This is a problem you have with any federated token-based identity solution. Distributed logout is a hard problem which can basically be reduced to cache invalidation (insert N/N-1 hard things in CS joke here).
This is a little like saying "this is a problem you have with ANY identity solution that looks like JWT". Yes, that's true. The reason people complain about JWT is that (a) it's the most popular solution of this shape, and (b) people use it without understanding why they're using it or whether the tradeoffs work for their application. They usually do not.
Witness everyone saying that the important feature of JWT is that it's standard and interoperable, as if that was a mandatory feature of most token-based authentication schemes; in fact, the "portability" of JWT is a security liability for --- I'll hazard --- the overwhelming majority of applications.
Would you say then that confidentiality is always preferable to availability? I'm not quite sure how you'd achieve any sort of high availability over time without interoperability at some level. Presumably, if it has any place, that interoperability would belong at the lowest level of a protocol stack, with each successive level tuning acceptable parameters for their application.
I don't understand this question.
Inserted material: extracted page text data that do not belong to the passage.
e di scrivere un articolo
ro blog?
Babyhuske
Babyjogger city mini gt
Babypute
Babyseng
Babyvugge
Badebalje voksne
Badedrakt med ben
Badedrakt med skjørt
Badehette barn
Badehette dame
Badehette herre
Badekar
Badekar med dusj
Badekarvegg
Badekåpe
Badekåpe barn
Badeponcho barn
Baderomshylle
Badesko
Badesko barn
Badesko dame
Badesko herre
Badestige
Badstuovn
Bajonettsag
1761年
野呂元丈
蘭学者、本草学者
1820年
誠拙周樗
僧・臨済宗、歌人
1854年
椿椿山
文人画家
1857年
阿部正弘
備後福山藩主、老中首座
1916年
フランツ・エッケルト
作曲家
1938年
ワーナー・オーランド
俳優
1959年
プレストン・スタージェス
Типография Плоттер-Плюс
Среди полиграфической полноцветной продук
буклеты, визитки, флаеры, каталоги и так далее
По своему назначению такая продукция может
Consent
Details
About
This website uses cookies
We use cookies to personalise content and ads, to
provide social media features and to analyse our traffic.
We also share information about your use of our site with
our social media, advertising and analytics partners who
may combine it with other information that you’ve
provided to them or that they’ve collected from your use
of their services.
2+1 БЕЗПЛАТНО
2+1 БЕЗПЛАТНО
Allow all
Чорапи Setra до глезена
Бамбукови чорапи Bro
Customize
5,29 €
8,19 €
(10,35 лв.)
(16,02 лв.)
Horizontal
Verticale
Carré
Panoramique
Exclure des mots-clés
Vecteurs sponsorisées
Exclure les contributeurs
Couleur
I don't think it's very common in real-world applications to deliberately trade confidentiality for extra availability, though negligently and subtextually making that trade is endemic to our industry.
I just mean availability in the sense of client support across time as protocol versions increase, like TLS version negotiation and how it enables the gradual rather than immediate dropping of server support for clients on older versions of a spec. Or for example, allowing 2048 bit keys for a time to allow migration to stronger keys.
Without negotiation, you'd have to stop serving clients that haven't upgraded at the cutover time.